Tuttavia esistono ricette intramontabili che si sono evolute nel tempo ma che ogni tanto ha senso andare a recuperare: il mojito originale cubano è una di queste.

Ingredienti:
-1 bel lime
-4 cl di rum bianco 
-un rametto di menta, degli squilibrati danno la dose in foglie, diciamo 8/12 foglie ok?
-acqua gasata
-ghiaccio a cubetti (sì il ghiaccio è un ingrediente)
zucchero bianco, NON di canna se no non  vi si scioglie neanche con la preghiera
*fatevi del bene e usate del rhum buono, non usate quelle marche che non posso nominare acquistate in quei supermercati che non posso nominare e che il giorno dopo vi fanno svegliare come Jack Nicholson dopo una lobotomia

 

Ripenso sempre a questa scena quando vedo qualcuno così la domenica mattina

 

 Spremete mezzo lime in fondo al bicchiere e aggiungete un bel cucchiaino di zucchero cercando di scioglierlo nel lime, aggiungete delle foglioline di menta e aggiungete mezza dose del rhum. La menta non è vostra nemica, non si è comportata male con voi, quindi non uccidetela pestandola finchè sopraggiunga la sua morte, devono soltanto aprirsi i pori delle foglioline (se no diventa lei cattiva e vi dà l’amaro, tiè!). Aggiungete un’ottima dose di ghiaccio a cubetti, meglio se leggermente rotti. Completate con l’altro mezzo shottino di Rhum e dell’acqua frizzante fino a riempire il bicchiere. Guarnite con il rametto di menta e la cannuccia, c’est tous!

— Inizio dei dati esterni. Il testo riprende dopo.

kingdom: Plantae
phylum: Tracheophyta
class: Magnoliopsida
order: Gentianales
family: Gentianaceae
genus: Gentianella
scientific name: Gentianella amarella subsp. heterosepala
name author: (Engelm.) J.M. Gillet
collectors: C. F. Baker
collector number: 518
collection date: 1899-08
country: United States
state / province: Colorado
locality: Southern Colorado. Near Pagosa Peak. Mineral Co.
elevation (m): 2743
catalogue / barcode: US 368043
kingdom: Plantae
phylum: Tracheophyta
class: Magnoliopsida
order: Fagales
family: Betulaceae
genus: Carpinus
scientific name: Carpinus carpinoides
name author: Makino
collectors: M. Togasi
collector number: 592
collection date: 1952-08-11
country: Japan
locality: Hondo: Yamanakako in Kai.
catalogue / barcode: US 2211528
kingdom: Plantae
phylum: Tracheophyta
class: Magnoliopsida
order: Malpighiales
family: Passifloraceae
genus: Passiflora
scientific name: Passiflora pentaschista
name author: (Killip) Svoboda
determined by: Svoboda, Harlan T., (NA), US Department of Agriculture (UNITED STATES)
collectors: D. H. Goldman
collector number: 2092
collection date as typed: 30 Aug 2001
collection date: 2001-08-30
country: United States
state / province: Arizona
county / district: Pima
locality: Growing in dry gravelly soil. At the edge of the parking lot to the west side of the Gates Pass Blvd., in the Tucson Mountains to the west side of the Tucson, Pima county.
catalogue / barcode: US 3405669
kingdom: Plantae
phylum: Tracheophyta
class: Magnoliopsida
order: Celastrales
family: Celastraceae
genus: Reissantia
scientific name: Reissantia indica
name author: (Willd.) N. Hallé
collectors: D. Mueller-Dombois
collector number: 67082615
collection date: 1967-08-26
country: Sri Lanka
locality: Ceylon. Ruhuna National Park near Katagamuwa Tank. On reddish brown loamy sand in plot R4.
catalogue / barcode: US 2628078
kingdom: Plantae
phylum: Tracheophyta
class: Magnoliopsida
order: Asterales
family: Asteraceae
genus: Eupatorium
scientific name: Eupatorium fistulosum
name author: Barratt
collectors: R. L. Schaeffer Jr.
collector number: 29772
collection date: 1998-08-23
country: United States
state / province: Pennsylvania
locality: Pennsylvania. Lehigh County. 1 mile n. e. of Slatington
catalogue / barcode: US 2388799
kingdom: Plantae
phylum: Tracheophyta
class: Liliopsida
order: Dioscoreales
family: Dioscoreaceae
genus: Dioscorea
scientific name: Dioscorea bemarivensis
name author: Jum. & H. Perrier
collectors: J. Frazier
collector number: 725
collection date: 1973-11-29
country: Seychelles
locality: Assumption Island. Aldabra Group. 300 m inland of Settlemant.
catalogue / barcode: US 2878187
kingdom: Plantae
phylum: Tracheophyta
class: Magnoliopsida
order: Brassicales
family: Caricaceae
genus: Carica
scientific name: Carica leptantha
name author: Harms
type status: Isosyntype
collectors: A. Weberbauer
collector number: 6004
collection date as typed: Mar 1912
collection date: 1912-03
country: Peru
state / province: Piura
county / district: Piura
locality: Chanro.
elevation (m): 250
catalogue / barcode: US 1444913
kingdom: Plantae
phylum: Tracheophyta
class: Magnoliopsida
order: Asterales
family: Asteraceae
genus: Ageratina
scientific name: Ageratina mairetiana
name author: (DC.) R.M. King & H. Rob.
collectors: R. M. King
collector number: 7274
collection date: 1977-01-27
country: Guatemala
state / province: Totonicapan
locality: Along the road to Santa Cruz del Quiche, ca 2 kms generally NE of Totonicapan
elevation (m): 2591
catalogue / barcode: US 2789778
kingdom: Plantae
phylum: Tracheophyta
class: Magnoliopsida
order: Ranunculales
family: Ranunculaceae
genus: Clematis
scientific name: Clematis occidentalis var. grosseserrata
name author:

Dovrebbe avere questo aspetto, no lime, no menta tritata

Gli “errori” più comuni sono:
-usare lo zucchero di canna (non si scioglie bene)
-usare la tonica al posto dell’acqua (è amara!)
-pestare le foglie fino ad ottenere un pesto di menta (è amaro!)
-pestare il lime (non è un errore ma la ricetta originale non lo prevede. Dà un gusto forte al Mojito e copre il gusto delicato della menta)
-usare il ghiaccio tritato (si scioglie subito e annacqua il drink)
-usare una dose di rhum piratesca (il mojito è un cocktail rinfrescante, se mettete rhum come se foste capitan Jack Sparrow diventa un cocktail devastante)

Spero che questo articolo sul Mojito vi abbia messo la stessa sete venuta a me scrivendolo e la voglia di visitare la Bodeguita del Medio, se non riuscite ad arrivare in giornata all’Avana potete provare La Bodeguita del Medio di Milano, fanno un ottimo mojito!